Individual attributes:
Blank
define specific frequency and priority attributes here in the following format:
"url substring,lastupdate YYYY-mm-dd,frequency,priority".
example:
page.php?product=,2005-11-14,monthly,0.9


Re: Crawl Issues _ HELP!
« Reply #12 on: March 17, 2008, 03:20:32 PM »
Continued

Miscellaneous Definitions (optional)

Number of links per page in HTML sitemap:
40000
(that will split your sitemap on several pages)

Compress sitemap using GZip:
 Use sitemap files compression
(".gz" will be added to all filenames automatically)

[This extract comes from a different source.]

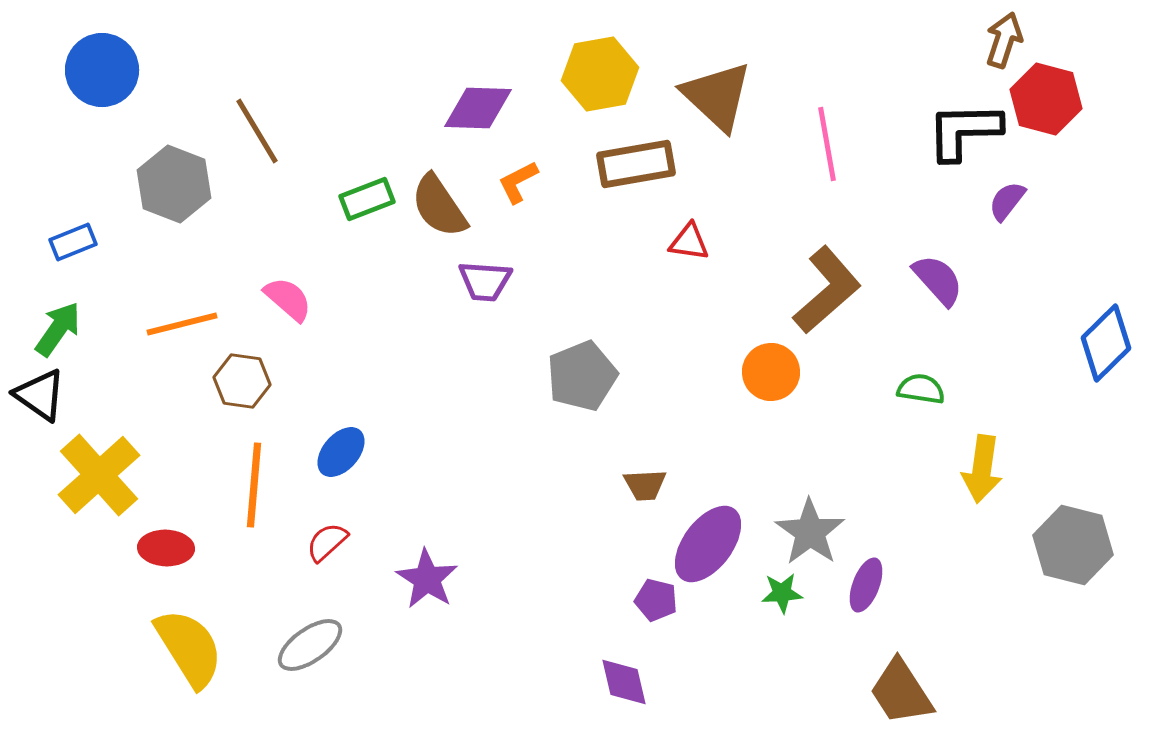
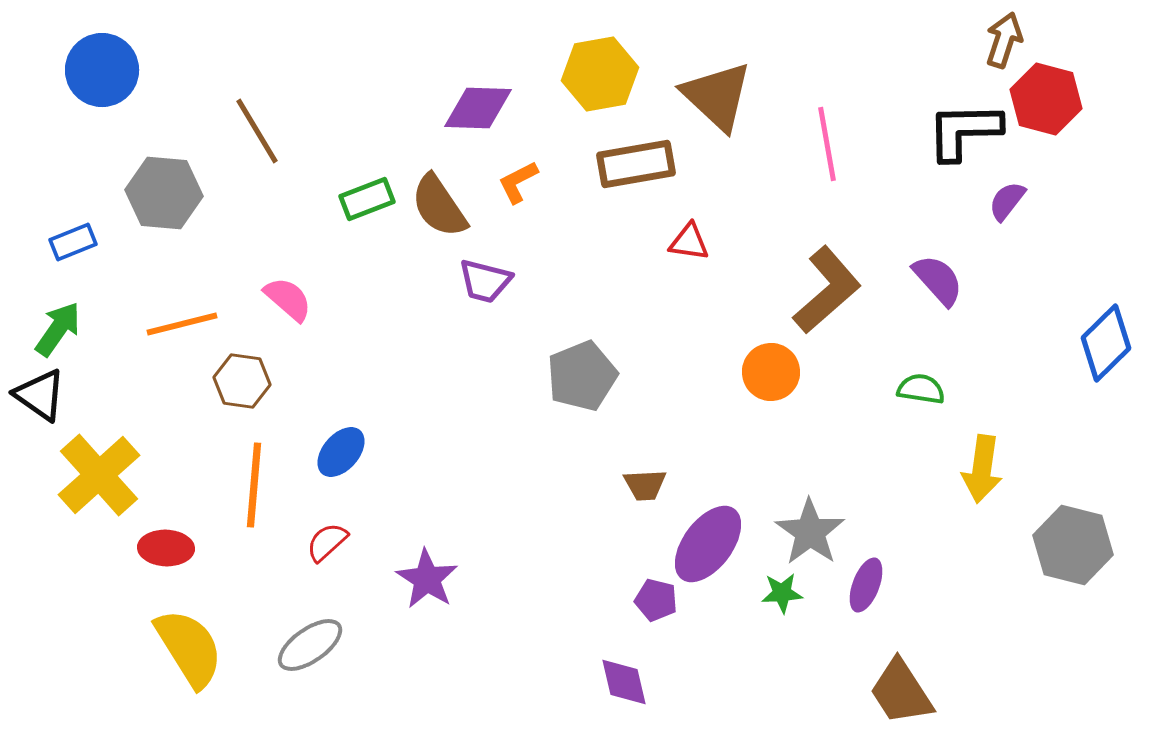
gray hexagon at (174, 184): moved 10 px left, 9 px down; rotated 16 degrees counterclockwise
purple trapezoid at (485, 281): rotated 10 degrees clockwise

Inform (ping) Search Engines upon completion (Google, Yahoo, Ask, Moreover):
 Ping Google when generation is done

Calculate changelog:
 Calculate Change Log after completion
please note that this option requires more resources to complete

  • Crawler Limitations, Finetune (optional)

Maximum pages:
 0 "0" for unlimited

Maximum depth level:
0 "0" for unlimited

Maximum execution time, seconds:
0  "0" for unlimited

Save the script state, every X seconds:
120 this option allows to resume crawling operation if it was interrupted. "0" for no saves

Make a delay between requests, X seconds after each N requests:
60 s after each  500 requests
This option allows to reduce the load on your webserver. "0" for no delay

  • Advanced Settings (optional)


Extract meta description tag
X enable META descriptions
Note: this option may significantly increase memory usage and is not recommended for larger sitemaps

Use IP address for crawling:
Blank

Remove session ID from URLs:
 PHPSESSID sid osCsid
common session parameters (separate with spaces): PHPSESSID, sid, osCsid

Progress state storage type:
X serialize  var_export
try to change this option in case of memory usage issues

Re: Crawl Issues _ HELP!
« Reply #13 on: March 17, 2008, 03:22:51 PM »
Basically what happens is I strat the crawl..then after a period of time The Sitemap generation in progress... screen shows

This page cannot be sidplayed

The page you are looking for is currently....................................................
......
........
Re: Crawl Issues _ HELP!
« Reply #14 on: March 17, 2008, 10:35:54 PM »
Hello,

memory_limit of 18M is too low in many cases, please increase it. THen check how manya pages does it crawl before getting interrupted.